Dans la nuit de lundi un hélicoptère américain, signalé par les médias allemands, circulait au-dessus de la zone des explosions. De plus, les informations données par les transponders du radar de contrôle des vols 24 ont mis à la disposition du public que des hélicoptères américains se déplaçaient à proximité des gazoducs de Nordstream 1 et 2, tôt le lundi au cours duquel les explosions se sont produites.

Le 2 septembre dans la matinée, il a été observé un hélicoptère américain de type Sikorsky MHOR Seahawk avec le numéro ICAO  AE1DCE à proximité  et le long de Nord Stream2. Le même jour, cet hélico est parti vers la Pologne  pour revenir sur la mer Baltique. L’AE1DCE est probablement un hélico du bâtiment USS Kearsag qui se trouvait en mer Baltique. L’hélico est utilisé pour le repérage et la destruction des sous-marins,  avec une unité de plongeurs  de combat à son bord. Tagesspiegel rapporte aussi dans son numéro de jeudi la présence d’hélicoptères du même type survolant la mer Baltique le lundi 26 septembre.

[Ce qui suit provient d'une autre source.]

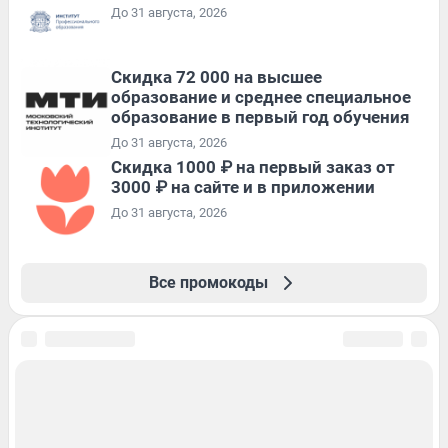
До 31 августа, 2026
Скидка 72 000 на высшее
образование и среднее специальное
образование в первый год обучения
До 31 августа, 2026
Скидка 1000 ₽ на первый заказ от
3000 ₽ на сайте и в приложении
До 31 августа, 2026
Все промокоды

Ils se déplaçaient à environ 250 km à l’est de Bornholm, là où  les fuites de gaz ont été découvertes, entre 18 h 30 le dimanche et 3 h 30 le lundi matin. Le lundi matin à 2 h 02, l’institut sismologique de Uppsala (Suède) a enregistré la première explosion. La présence  d’hélicoptères américains dans la zone est avérée et en particulier  celle d’un MH-60 avec le numéro ICAO AE4FE2 qui régulièrement patrouille devant Kaliningrad au dessus de la mer Baltique. Il s’agit donc d’un autre hélico que celui aperçu le 2 septembre.

En juin, au cours des manœuvres “Baltops 22”, des plongeurs de combat  américains évoluaient sur les côtes de Bornholm. Au mois d’août au cours de manœuvres au large de Brest, ces mêmes plongeurs ont fait exploser des munitions découvertes au large. Le dimanche  25 septembre des équipes de plongeurs danois, allemands et lettons évoluaient dans la même zone autour de Bornholm. Bornholm est une île suédoise administrée par le Danemark. Elle est située tout au sud de la Baltique  à équidistance du continent et de la presqu’île scandinave. Une base idéale pour le contrôle efficace de la Baltique.

En conclusion, les activités aériennes américaines dans la zone enregistrées par les radars de contrôle sont unanimes pour montrer du doigt les Américains comme les auteurs du sabotage. Dans ce début de chaos énergétique qui frappe  l’Allemagne de plein fouet, les représentants des syndicats salariés et employeurs montent au créneau pour exprimer leur mécontentement. Certaines industries (entres autres chimie et automobiles) prévoient de quitter l’Allemagne pour l’Asie et les USA où le prix de l’énergie est bas et stable. Même les entreprises  du “Mittelstand” jusqu’à 500 salariés envisagent la fuite.

Il faut aussi savoir que le coût de la construction des 2 gazoducs est de plus de 20 milliards d’euros, dont plus de 50 % à la charge de Gazprom et le reste à des pétroliers européens. À qui profite le crime : sûrement pas à la Russie ni à         l’Allemagne. Suivez mon regard outre Atlantique, où l’Empire du Mal s’est établi il y a 250 ans.